What the task asks:
The records below should be printed once more, exactly as they appear.

Recorded information:
+++
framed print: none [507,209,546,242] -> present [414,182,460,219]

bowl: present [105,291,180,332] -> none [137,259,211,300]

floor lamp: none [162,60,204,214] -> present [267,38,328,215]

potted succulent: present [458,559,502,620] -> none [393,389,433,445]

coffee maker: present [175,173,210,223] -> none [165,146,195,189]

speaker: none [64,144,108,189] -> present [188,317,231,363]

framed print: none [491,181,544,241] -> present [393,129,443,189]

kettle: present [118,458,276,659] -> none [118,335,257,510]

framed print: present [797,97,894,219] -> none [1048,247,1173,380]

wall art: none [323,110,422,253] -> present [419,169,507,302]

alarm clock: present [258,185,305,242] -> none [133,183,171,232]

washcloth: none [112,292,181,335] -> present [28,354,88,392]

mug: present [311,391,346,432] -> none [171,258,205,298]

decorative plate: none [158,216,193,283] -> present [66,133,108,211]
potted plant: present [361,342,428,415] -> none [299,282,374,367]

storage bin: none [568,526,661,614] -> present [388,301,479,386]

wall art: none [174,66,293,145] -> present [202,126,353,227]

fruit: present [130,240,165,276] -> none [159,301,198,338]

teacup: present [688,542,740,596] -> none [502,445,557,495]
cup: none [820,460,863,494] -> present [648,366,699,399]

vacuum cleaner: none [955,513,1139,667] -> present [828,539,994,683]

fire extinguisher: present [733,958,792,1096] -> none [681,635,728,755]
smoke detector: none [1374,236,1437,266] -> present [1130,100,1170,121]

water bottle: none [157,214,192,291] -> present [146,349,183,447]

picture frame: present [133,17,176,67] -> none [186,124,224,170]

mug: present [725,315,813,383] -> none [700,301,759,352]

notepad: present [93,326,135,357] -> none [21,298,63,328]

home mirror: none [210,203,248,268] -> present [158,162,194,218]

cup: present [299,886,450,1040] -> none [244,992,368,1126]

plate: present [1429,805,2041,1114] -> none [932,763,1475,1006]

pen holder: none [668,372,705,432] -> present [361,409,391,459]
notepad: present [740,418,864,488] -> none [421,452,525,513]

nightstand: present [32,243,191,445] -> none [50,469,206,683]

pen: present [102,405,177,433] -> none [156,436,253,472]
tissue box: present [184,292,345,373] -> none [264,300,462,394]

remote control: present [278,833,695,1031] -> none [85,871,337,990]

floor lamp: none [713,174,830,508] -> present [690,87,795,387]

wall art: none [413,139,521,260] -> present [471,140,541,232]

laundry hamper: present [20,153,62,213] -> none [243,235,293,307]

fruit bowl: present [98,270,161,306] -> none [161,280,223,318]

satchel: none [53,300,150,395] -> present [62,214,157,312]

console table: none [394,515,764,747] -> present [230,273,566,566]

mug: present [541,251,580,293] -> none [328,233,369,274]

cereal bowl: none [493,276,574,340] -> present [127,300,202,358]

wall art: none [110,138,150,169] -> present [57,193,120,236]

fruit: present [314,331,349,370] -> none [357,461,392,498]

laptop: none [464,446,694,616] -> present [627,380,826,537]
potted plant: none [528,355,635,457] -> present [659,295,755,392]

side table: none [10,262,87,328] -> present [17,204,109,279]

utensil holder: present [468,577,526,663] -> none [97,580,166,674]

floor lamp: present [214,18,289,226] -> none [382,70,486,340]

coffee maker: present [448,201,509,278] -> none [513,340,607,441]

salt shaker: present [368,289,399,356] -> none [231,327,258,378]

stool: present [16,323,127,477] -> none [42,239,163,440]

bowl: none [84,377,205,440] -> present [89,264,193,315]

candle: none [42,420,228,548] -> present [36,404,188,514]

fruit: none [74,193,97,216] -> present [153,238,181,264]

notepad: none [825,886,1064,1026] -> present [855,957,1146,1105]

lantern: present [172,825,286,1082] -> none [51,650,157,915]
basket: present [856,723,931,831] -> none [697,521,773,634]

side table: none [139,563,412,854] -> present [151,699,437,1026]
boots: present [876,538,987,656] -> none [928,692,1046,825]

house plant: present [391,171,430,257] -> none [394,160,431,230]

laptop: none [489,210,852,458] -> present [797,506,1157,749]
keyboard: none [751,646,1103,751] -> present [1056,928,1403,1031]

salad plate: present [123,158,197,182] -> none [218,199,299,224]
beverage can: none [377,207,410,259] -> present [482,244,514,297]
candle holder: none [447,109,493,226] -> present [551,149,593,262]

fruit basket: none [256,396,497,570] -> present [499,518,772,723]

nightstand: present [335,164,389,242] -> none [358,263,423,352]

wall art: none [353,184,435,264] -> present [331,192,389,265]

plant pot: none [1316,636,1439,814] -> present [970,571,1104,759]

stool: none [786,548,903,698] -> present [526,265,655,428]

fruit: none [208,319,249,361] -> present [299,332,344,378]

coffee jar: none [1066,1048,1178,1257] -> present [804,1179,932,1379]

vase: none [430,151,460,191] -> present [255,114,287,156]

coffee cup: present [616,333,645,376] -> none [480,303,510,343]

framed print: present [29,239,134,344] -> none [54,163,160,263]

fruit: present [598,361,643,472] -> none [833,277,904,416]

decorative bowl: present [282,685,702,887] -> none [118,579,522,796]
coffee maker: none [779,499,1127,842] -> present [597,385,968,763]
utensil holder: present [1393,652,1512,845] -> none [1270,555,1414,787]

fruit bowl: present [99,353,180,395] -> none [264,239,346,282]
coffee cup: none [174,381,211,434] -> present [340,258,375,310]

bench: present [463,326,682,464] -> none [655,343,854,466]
+++
Answer to this problem:
framed print: none [507,209,546,242] -> present [414,182,460,219]

bowl: present [105,291,180,332] -> none [137,259,211,300]

floor lamp: none [162,60,204,214] -> present [267,38,328,215]

potted succulent: present [458,559,502,620] -> none [393,389,433,445]

coffee maker: present [175,173,210,223] -> none [165,146,195,189]

speaker: none [64,144,108,189] -> present [188,317,231,363]

framed print: none [491,181,544,241] -> present [393,129,443,189]

kettle: present [118,458,276,659] -> none [118,335,257,510]

framed print: present [797,97,894,219] -> none [1048,247,1173,380]

wall art: none [323,110,422,253] -> present [419,169,507,302]

alarm clock: present [258,185,305,242] -> none [133,183,171,232]

washcloth: none [112,292,181,335] -> present [28,354,88,392]

mug: present [311,391,346,432] -> none [171,258,205,298]

decorative plate: none [158,216,193,283] -> present [66,133,108,211]
potted plant: present [361,342,428,415] -> none [299,282,374,367]

storage bin: none [568,526,661,614] -> present [388,301,479,386]

wall art: none [174,66,293,145] -> present [202,126,353,227]

fruit: present [130,240,165,276] -> none [159,301,198,338]

teacup: present [688,542,740,596] -> none [502,445,557,495]
cup: none [820,460,863,494] -> present [648,366,699,399]

vacuum cleaner: none [955,513,1139,667] -> present [828,539,994,683]

fire extinguisher: present [733,958,792,1096] -> none [681,635,728,755]
smoke detector: none [1374,236,1437,266] -> present [1130,100,1170,121]

water bottle: none [157,214,192,291] -> present [146,349,183,447]

picture frame: present [133,17,176,67] -> none [186,124,224,170]

mug: present [725,315,813,383] -> none [700,301,759,352]

notepad: present [93,326,135,357] -> none [21,298,63,328]

home mirror: none [210,203,248,268] -> present [158,162,194,218]

cup: present [299,886,450,1040] -> none [244,992,368,1126]

plate: present [1429,805,2041,1114] -> none [932,763,1475,1006]

pen holder: none [668,372,705,432] -> present [361,409,391,459]
notepad: present [740,418,864,488] -> none [421,452,525,513]

nightstand: present [32,243,191,445] -> none [50,469,206,683]

pen: present [102,405,177,433] -> none [156,436,253,472]
tissue box: present [184,292,345,373] -> none [264,300,462,394]

remote control: present [278,833,695,1031] -> none [85,871,337,990]

floor lamp: none [713,174,830,508] -> present [690,87,795,387]

wall art: none [413,139,521,260] -> present [471,140,541,232]

laundry hamper: present [20,153,62,213] -> none [243,235,293,307]

fruit bowl: present [98,270,161,306] -> none [161,280,223,318]

satchel: none [53,300,150,395] -> present [62,214,157,312]

console table: none [394,515,764,747] -> present [230,273,566,566]

mug: present [541,251,580,293] -> none [328,233,369,274]

cereal bowl: none [493,276,574,340] -> present [127,300,202,358]

wall art: none [110,138,150,169] -> present [57,193,120,236]

fruit: present [314,331,349,370] -> none [357,461,392,498]

laptop: none [464,446,694,616] -> present [627,380,826,537]
potted plant: none [528,355,635,457] -> present [659,295,755,392]

side table: none [10,262,87,328] -> present [17,204,109,279]

utensil holder: present [468,577,526,663] -> none [97,580,166,674]

floor lamp: present [214,18,289,226] -> none [382,70,486,340]

coffee maker: present [448,201,509,278] -> none [513,340,607,441]

salt shaker: present [368,289,399,356] -> none [231,327,258,378]

stool: present [16,323,127,477] -> none [42,239,163,440]

bowl: none [84,377,205,440] -> present [89,264,193,315]

candle: none [42,420,228,548] -> present [36,404,188,514]

fruit: none [74,193,97,216] -> present [153,238,181,264]

notepad: none [825,886,1064,1026] -> present [855,957,1146,1105]

lantern: present [172,825,286,1082] -> none [51,650,157,915]
basket: present [856,723,931,831] -> none [697,521,773,634]

side table: none [139,563,412,854] -> present [151,699,437,1026]
boots: present [876,538,987,656] -> none [928,692,1046,825]

house plant: present [391,171,430,257] -> none [394,160,431,230]

laptop: none [489,210,852,458] -> present [797,506,1157,749]
keyboard: none [751,646,1103,751] -> present [1056,928,1403,1031]

salad plate: present [123,158,197,182] -> none [218,199,299,224]
beverage can: none [377,207,410,259] -> present [482,244,514,297]
candle holder: none [447,109,493,226] -> present [551,149,593,262]

fruit basket: none [256,396,497,570] -> present [499,518,772,723]

nightstand: present [335,164,389,242] -> none [358,263,423,352]

wall art: none [353,184,435,264] -> present [331,192,389,265]

plant pot: none [1316,636,1439,814] -> present [970,571,1104,759]

stool: none [786,548,903,698] -> present [526,265,655,428]

fruit: none [208,319,249,361] -> present [299,332,344,378]

coffee jar: none [1066,1048,1178,1257] -> present [804,1179,932,1379]

vase: none [430,151,460,191] -> present [255,114,287,156]

coffee cup: present [616,333,645,376] -> none [480,303,510,343]

framed print: present [29,239,134,344] -> none [54,163,160,263]

fruit: present [598,361,643,472] -> none [833,277,904,416]

decorative bowl: present [282,685,702,887] -> none [118,579,522,796]
coffee maker: none [779,499,1127,842] -> present [597,385,968,763]
utensil holder: present [1393,652,1512,845] -> none [1270,555,1414,787]

fruit bowl: present [99,353,180,395] -> none [264,239,346,282]
coffee cup: none [174,381,211,434] -> present [340,258,375,310]

bench: present [463,326,682,464] -> none [655,343,854,466]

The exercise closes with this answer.